Say everyone agrees on taking the money, but the decision to keep it anonymous from the public is still up in the air. As a private university, there is less of a reason to disclose sources of funds. Epstein’s donations should not have remained anonymous as well. Ito should have made the argument that aking this money is better than not taking it and it going to some wasteful or unethical cause. Since the media lab’s research is not local in nature, but global, the work there will be cited and used by many people. People would be inclined to use this research and want to work at the media lab. Decieving people about the funds may be considered unethical here as well. One is not obligated to tell the truth, only obligated to not lie. It is up to the person to decide how much of the truth they should tell. In the case of the media lab, who cares about reputation and enters reciprocal relations with other institutions, organizations, and people outside of MIT, it may have been the rational thing to be honest up front.
This is tracking the general outrage of accepting and hiding the money. Being lied to and decieved was the real reason people are mad. They were not treated as rational, capable of making their own decisions and agreeing to things, Ito and friends made the decision for them. Even if the Epstein money was never taken, then at least Ito and friends would have treated the stakeholders in the lab as people, and not lesser than that. Maybe the media lab would have ran with less funding, taking longer for the lab to hire more faculty and accomplish more great things.

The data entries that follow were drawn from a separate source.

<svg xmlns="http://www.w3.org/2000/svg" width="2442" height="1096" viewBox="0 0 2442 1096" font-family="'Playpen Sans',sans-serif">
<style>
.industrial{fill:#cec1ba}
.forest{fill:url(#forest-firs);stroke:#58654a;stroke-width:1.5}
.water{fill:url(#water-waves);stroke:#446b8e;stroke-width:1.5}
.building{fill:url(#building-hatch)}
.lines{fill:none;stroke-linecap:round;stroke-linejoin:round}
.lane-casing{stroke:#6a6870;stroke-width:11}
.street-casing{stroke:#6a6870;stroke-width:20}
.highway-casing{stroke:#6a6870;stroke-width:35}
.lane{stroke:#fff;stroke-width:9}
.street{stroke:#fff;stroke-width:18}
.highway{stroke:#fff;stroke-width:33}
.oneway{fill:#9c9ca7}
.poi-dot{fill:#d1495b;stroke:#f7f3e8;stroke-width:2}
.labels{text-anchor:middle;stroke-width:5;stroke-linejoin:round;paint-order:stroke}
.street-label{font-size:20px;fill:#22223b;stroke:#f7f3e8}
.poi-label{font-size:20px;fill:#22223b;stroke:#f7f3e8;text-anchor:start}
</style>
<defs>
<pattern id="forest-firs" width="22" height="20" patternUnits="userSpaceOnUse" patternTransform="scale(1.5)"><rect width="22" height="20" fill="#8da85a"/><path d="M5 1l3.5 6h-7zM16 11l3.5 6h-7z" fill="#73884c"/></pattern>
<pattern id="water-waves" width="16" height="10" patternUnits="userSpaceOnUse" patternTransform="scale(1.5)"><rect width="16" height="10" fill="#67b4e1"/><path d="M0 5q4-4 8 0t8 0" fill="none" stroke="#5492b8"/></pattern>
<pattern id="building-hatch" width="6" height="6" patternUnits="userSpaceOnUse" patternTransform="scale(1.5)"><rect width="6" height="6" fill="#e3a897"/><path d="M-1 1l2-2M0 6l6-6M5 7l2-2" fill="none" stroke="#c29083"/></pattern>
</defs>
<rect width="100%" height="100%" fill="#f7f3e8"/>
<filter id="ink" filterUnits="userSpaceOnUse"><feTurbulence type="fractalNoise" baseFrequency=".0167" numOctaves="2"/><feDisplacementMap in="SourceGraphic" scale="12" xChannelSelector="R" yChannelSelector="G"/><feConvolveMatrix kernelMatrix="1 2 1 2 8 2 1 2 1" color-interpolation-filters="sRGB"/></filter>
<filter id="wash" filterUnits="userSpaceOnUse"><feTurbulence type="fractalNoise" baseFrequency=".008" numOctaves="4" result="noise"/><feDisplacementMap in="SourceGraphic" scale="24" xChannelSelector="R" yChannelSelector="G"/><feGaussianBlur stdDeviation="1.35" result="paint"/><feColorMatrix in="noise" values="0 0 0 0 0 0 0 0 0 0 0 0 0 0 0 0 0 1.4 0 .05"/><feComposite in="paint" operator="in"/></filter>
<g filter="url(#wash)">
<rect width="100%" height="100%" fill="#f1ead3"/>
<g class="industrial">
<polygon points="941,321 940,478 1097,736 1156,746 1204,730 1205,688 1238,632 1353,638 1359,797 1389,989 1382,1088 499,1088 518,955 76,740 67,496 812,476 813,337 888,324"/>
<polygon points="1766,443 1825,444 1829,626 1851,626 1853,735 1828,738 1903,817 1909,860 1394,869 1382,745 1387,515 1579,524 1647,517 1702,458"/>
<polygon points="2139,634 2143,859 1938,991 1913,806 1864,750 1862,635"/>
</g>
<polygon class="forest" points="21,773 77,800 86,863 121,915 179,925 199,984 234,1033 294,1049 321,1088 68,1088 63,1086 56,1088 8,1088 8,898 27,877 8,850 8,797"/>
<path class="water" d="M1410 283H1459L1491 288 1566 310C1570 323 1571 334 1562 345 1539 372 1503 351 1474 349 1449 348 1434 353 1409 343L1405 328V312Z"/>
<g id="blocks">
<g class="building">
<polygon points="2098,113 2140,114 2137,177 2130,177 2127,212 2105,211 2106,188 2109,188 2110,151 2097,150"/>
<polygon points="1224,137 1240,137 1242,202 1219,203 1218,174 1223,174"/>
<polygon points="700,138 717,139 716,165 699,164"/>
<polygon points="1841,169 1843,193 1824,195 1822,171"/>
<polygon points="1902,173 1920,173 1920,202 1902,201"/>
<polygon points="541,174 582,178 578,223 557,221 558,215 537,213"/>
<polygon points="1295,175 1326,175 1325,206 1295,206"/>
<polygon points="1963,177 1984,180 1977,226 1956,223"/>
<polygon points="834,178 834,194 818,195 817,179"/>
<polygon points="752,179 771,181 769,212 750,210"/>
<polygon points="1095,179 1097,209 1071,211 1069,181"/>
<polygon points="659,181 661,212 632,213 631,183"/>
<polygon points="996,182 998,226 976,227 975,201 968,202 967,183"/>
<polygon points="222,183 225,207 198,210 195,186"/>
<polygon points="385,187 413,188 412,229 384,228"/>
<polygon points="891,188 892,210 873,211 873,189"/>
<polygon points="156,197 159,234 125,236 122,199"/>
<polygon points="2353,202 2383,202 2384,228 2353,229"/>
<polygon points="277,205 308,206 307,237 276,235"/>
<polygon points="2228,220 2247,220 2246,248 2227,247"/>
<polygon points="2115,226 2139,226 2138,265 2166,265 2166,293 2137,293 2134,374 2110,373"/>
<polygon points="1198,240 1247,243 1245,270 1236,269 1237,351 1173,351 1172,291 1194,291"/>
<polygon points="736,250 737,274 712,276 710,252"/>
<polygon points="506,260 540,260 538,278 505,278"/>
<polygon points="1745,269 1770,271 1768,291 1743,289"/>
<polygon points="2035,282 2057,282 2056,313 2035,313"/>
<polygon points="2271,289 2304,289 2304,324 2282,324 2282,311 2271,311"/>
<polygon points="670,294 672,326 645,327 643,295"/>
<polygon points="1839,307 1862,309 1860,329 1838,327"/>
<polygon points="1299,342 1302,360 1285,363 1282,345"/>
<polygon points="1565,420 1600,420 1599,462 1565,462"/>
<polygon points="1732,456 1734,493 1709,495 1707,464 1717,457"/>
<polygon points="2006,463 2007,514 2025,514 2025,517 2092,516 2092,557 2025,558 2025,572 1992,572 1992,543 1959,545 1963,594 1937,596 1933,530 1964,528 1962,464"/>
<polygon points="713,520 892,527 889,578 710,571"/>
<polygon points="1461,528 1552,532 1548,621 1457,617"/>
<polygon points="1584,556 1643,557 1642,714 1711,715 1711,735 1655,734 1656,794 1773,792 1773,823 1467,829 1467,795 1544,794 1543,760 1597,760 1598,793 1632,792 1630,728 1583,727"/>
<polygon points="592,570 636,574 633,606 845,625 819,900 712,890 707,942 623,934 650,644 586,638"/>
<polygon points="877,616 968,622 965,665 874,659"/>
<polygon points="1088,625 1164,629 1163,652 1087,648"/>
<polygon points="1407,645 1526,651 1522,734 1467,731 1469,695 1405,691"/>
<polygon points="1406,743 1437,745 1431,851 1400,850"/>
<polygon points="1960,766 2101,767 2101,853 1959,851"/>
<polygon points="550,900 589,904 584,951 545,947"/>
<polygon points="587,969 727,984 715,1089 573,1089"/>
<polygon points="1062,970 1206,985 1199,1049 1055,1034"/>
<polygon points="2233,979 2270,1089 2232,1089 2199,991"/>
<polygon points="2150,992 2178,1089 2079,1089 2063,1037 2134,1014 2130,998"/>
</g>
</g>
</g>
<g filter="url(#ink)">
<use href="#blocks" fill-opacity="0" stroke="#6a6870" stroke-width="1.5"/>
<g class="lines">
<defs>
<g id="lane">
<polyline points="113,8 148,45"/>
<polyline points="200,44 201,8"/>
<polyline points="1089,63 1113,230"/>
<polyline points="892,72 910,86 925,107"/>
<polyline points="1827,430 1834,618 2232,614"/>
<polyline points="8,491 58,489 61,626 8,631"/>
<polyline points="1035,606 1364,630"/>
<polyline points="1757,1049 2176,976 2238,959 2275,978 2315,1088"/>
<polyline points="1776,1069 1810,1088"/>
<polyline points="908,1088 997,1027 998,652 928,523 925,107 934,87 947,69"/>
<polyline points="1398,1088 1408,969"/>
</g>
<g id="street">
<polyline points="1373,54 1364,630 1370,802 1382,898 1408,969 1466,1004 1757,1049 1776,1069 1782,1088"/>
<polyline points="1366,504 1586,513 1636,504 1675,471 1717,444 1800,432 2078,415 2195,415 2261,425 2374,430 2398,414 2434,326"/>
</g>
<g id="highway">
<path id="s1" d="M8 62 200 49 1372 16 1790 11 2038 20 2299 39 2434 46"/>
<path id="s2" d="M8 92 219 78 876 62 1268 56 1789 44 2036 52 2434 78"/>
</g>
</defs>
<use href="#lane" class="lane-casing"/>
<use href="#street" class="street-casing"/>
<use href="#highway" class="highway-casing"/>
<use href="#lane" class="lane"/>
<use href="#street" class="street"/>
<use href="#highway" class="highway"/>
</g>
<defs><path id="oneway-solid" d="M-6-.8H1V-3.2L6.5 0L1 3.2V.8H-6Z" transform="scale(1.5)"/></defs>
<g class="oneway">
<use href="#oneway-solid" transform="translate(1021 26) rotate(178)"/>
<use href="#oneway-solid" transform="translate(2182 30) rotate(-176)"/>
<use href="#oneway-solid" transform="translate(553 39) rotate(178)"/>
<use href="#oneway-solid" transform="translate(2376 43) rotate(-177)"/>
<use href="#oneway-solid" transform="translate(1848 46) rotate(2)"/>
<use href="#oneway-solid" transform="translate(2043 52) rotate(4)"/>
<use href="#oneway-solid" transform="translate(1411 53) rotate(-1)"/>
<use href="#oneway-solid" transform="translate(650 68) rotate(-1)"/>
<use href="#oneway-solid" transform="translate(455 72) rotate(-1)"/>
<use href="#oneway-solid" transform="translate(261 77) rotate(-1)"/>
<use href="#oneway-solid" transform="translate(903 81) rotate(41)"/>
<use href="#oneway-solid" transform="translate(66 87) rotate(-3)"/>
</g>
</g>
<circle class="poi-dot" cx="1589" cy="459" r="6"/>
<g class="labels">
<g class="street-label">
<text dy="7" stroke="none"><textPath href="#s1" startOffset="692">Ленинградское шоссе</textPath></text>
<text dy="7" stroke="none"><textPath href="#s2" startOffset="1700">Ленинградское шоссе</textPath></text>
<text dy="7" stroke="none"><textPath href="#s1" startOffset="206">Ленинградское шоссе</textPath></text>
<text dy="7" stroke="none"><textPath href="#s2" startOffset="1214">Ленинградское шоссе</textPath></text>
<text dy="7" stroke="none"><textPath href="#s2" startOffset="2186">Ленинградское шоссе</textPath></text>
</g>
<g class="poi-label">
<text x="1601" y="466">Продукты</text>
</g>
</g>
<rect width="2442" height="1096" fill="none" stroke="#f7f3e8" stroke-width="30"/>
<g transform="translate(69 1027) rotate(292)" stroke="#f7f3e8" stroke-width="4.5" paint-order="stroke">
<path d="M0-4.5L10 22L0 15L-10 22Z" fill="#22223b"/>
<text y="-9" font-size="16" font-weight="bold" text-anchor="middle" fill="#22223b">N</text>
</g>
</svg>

I would like to say that I am willing to assert that its ok for “good” organizations (charities, universities, medical research) to take money from unethical sources, but am not going to dive into things such as Uber taking money from Saudi Arabia since the case is slightly different.
As a last point, where Epstein is not the best case, no human is so irredeemable Kant says. As long as we are rational, we are capable of being swayed by reason. As a repeat offender, Epstein may not be the best example. I would argue that Epstein still had a “good will” as Kant would call it, I would not say he had an “evil will” (forthcoming - me ) since he was not engaged in murder or the like. He was still rational in the philosophical sense, but was just severely mistaken in his maxims, his maxims being irrational. Kantian ethics is also about reciprocity. Relationships are built on this, honesty begets honesty, trust begets trust. We should try and convince people as much as we can about the ethical maxims to live by, but lying and deceiving do not give people the chance.
Epstein may have had many opportunities to stop what he was doing, people telling him he was wrong, but yet he continued. However, Ito was wrong in his judgement, but he is not evil or close to it. He was blinded by the similar pragmatic logic of Lessig and other intellectuals, who have some sort of paternalistic “I know better than the masses know for themselves” reasons. Even if that is true and one may know the correct thing to do, one should not lie or decieve other people. Ito will pay for his mistrust in this outdated, pragmatic, utilitarian logic. I would hope he learns from this and he is given a chance to redeem himself.